Combien coûte un groupe électrogène industriel de 250 kVA ?+

Comptez 55 000 à 75 000 € HT pour un 250 kVA Perkins/Doosan insonorisé avec AMF, livraison incluse. Comptez 8 000 à 18 000 € HT supplémentaires pour l'ATS motorisé, le génie civil, le raccordement électrique et le permis ICPE éventuel. Devis sur mesure indispensable.

Faut-il un permis ICPE pour un groupe industriel ?+

La rubrique ICPE 2910 vise les installations de combustion. Un groupe de secours fonctionnant moins de 500 h/an et destiné exclusivement au secours est généralement exclu. Au-delà, déclaration (puissance thermique 1-20 MW) ou enregistrement obligatoire. La rubrique 2925 vise le stockage de carburant. Faites valider par le bureau de contrôle ou notre BE.

Quelle maintenance pour un groupe industriel ?+

Minimum : essai mensuel à vide 15 minutes + essai trimestriel en charge 60 minutes. Maintenance préventive annuelle (vidange, filtres carburant/huile/air, contrôle batteries, test ATS). Vidange complète toutes les 250 à 500 h selon constructeur. Contrat SAV pro recommandé : 1 200 à 4 500 €/an selon puissance.

Combien de temps un groupe industriel peut-il tourner d'affilée ?+

Un groupe diesel industriel PRP peut tourner plusieurs centaines d'heures d'affilée sans arrêt, à condition de respecter les vidanges programmées (parfois faites à chaud), de ne pas dépasser 80 % de charge en continu, et d'assurer le ravitaillement carburant. Des installations tournent 1 500 à 3 000 h/an en site isolé.

HVO ou diesel classique pour un groupe industriel ?+

HVO si vous avez des objectifs RSE/bilan carbone ambitieux ou si vos collectivités/clients imposent une réduction CO2. Sinon diesel B7 classique reste le plus économique au litre. Tous nos groupes Perkins/Doosan/Cummins récents sont 100 % compatibles HVO sans modification.

Combien de temps pour livrer et installer un groupe 500 kVA ?+

Délai usine 8 à 14 semaines selon le constructeur et la période. Livraison et mise en service sur site 2 à 4 jours (génie civil hors lot). Pour les urgences : nous disposons d'un parc location 60 à 1 000 kVA disponible sous 48 h en remplacement le temps de la fabrication.

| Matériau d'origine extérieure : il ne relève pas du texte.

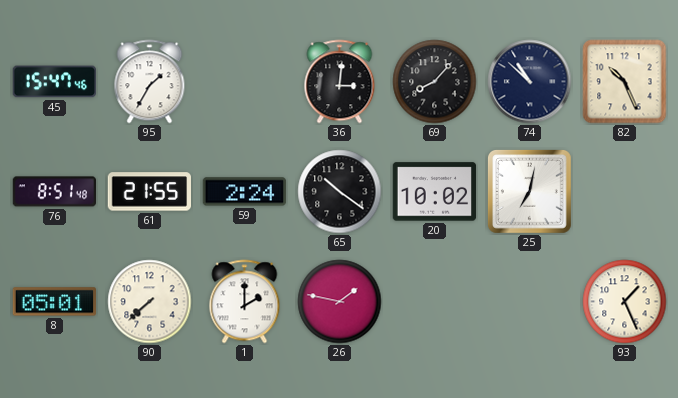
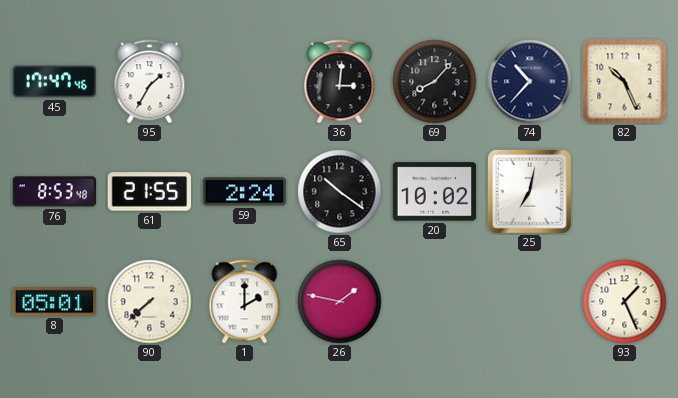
45: 15:47 -> 17:47
74: 10:52 -> 10:37
76: 8:51 -> 8:53
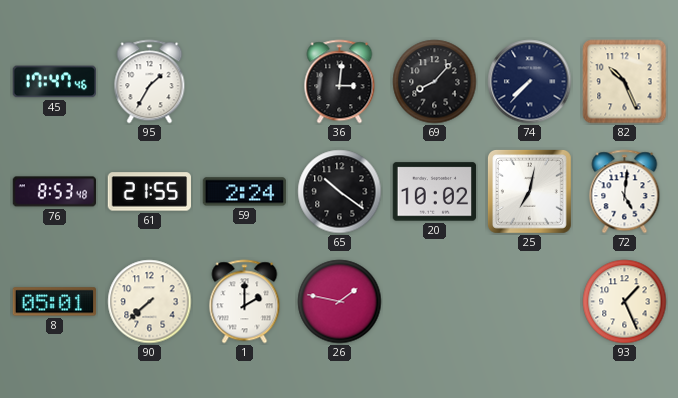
74: 10:37 -> 7:37
72: none -> 5:01
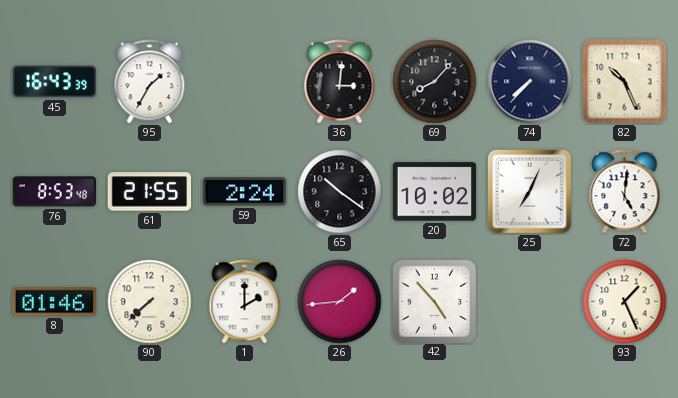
45: 17:47 -> 16:43
25: 7:02 -> 7:04
8: 05:01 -> 01:46
26: 1:47 -> 1:44
42: none -> 4:53
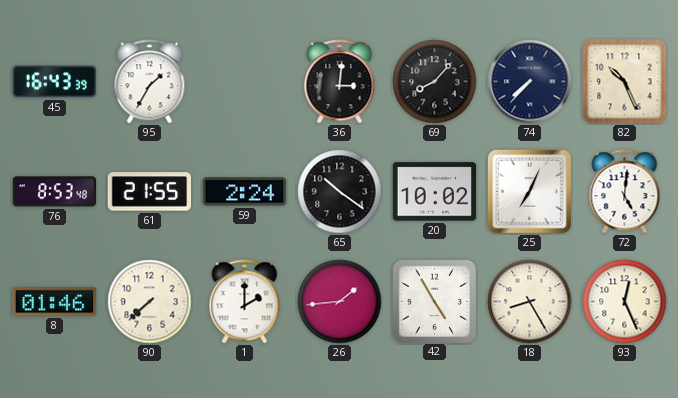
42: 4:53 -> 4:55
18: none -> 8:25
93: 1:26 -> 12:26
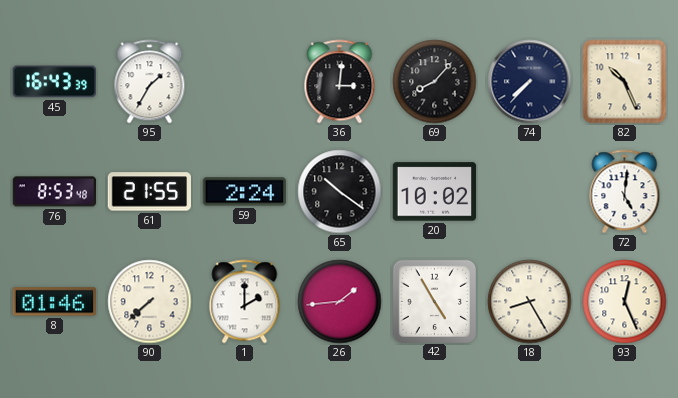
25: 7:04 -> none
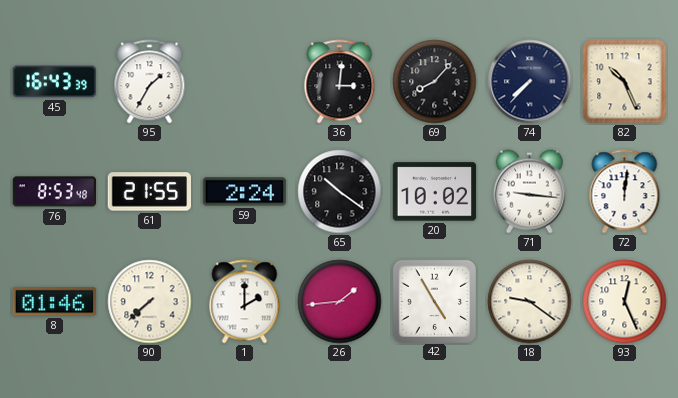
71: none -> 9:16
72: 5:01 -> 12:01
18: 8:25 -> 9:21
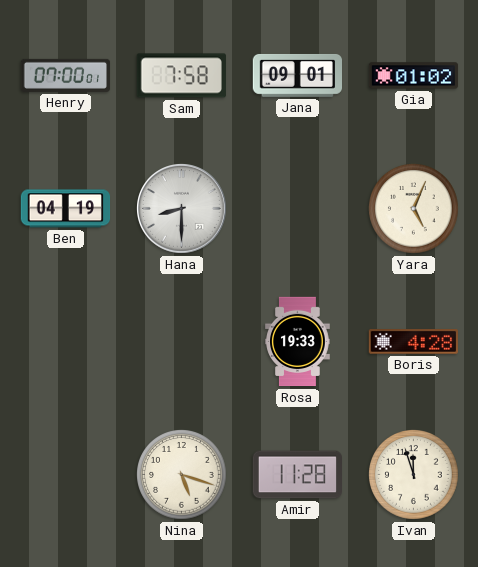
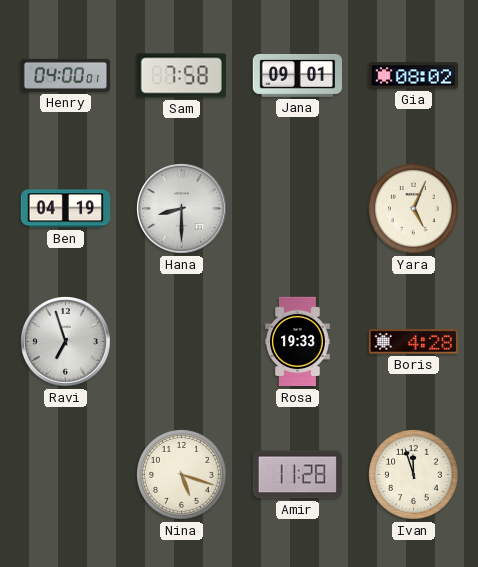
Henry: 07:00 -> 04:00
Gia: 01:02 -> 08:02
Ravi: none -> 6:57
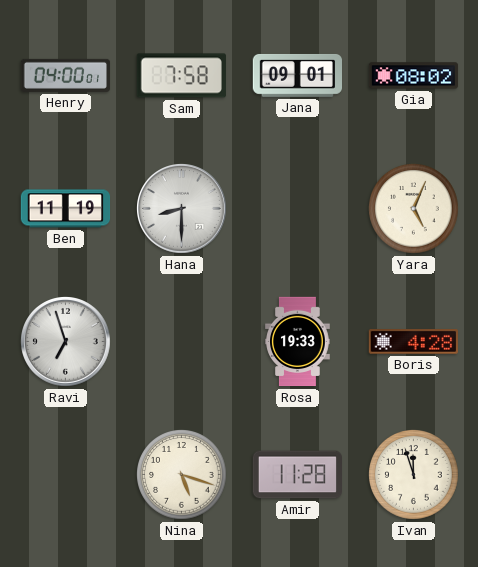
Ben: 04:19 -> 11:19
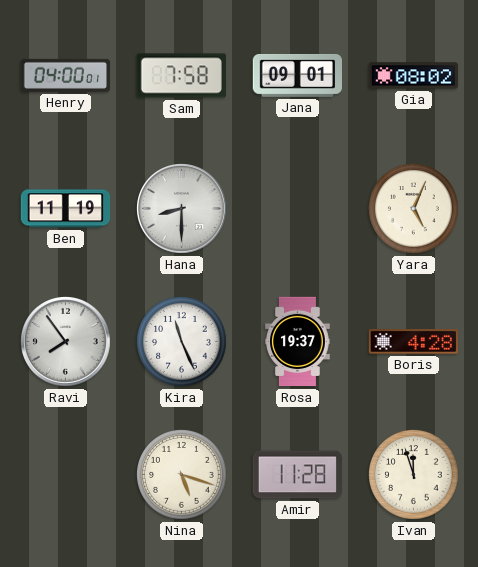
Ravi: 6:57 -> 7:54
Kira: none -> 11:26
Rosa: 19:33 -> 19:37
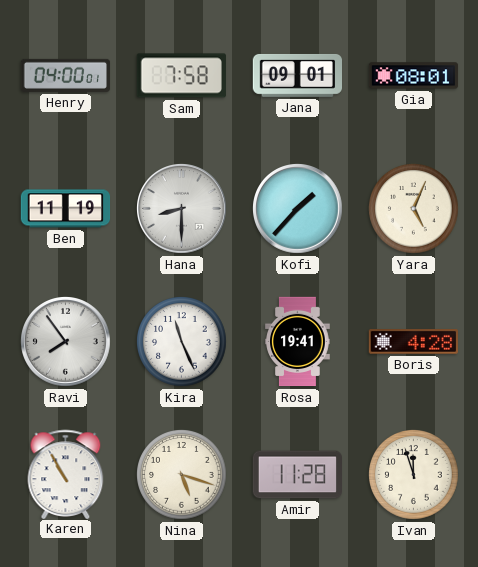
Gia: 08:02 -> 08:01
Kofi: none -> 1:37
Rosa: 19:37 -> 19:41
Karen: none -> 10:55
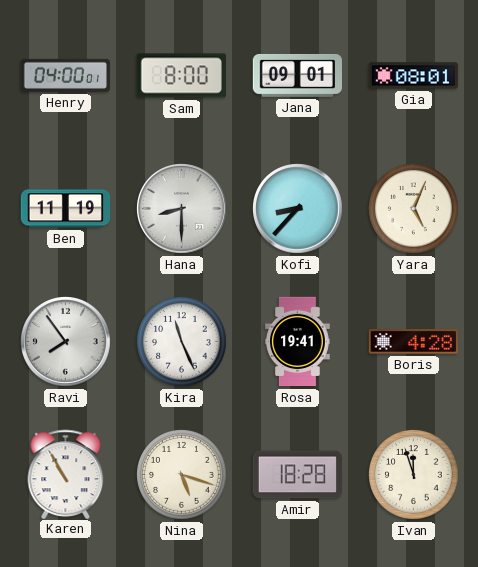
Sam: 7:58 -> 8:00
Kofi: 1:37 -> 8:37
Amir: 11:28 -> 18:28
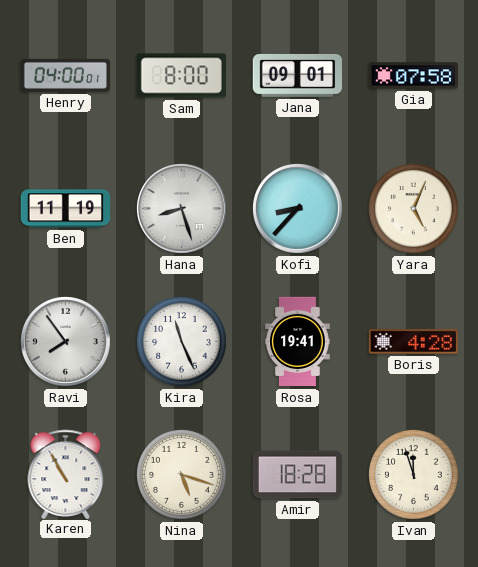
Gia: 08:01 -> 07:58
Hana: 8:30 -> 8:27
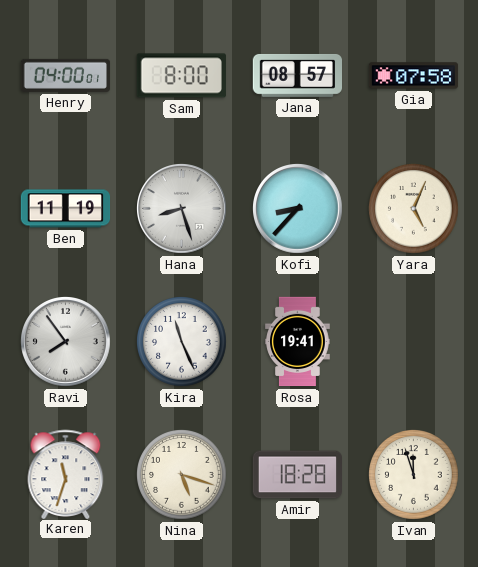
Jana: 09:01 -> 08:57
Boris: 4:28 -> none
Karen: 10:55 -> 11:33
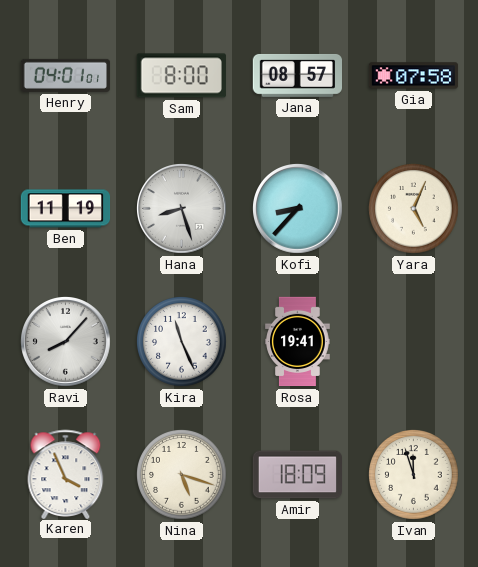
Henry: 04:00 -> 04:01
Ravi: 7:54 -> 8:07
Karen: 11:33 -> 3:56
Amir: 18:28 -> 18:09
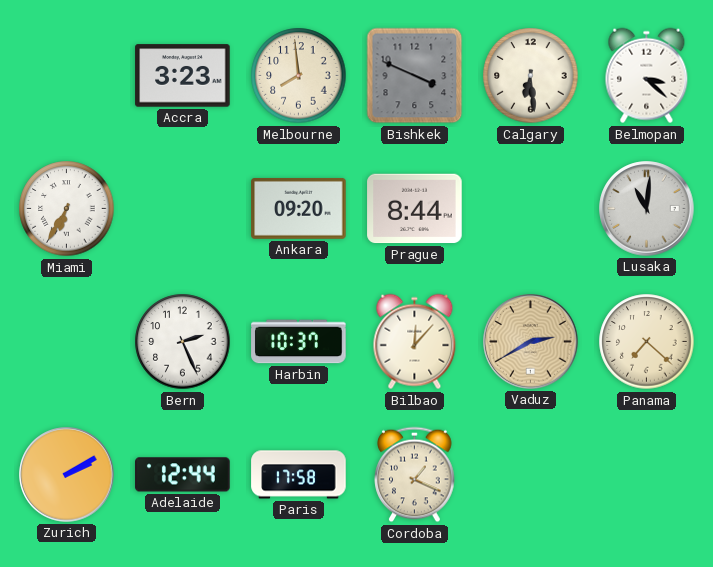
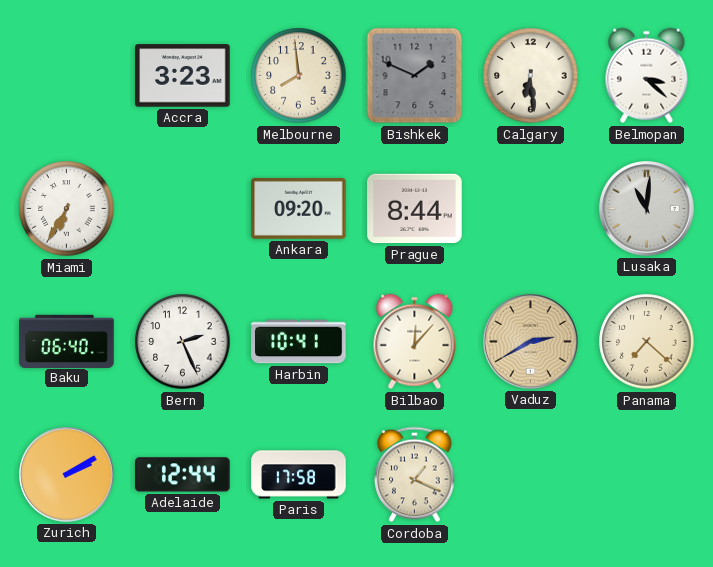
Bishkek: 3:49 -> 1:49
Baku: none -> 06:40
Harbin: 10:37 -> 10:41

Pourquoi un groupe Doosan plutôt qu'un Perkins ?+

Le Doosan offre 15 à 20 % d'économie à puissance et options équivalentes, avec une fiabilité éprouvée et un réseau SAV France en croissance rapide. Le Perkins reste la référence pour les sites mission-critique exigeant le réseau SAV le plus dense au monde. Pour 80-90 % des PME industrielles, le Doosan est le meilleur rapport qualité-prix.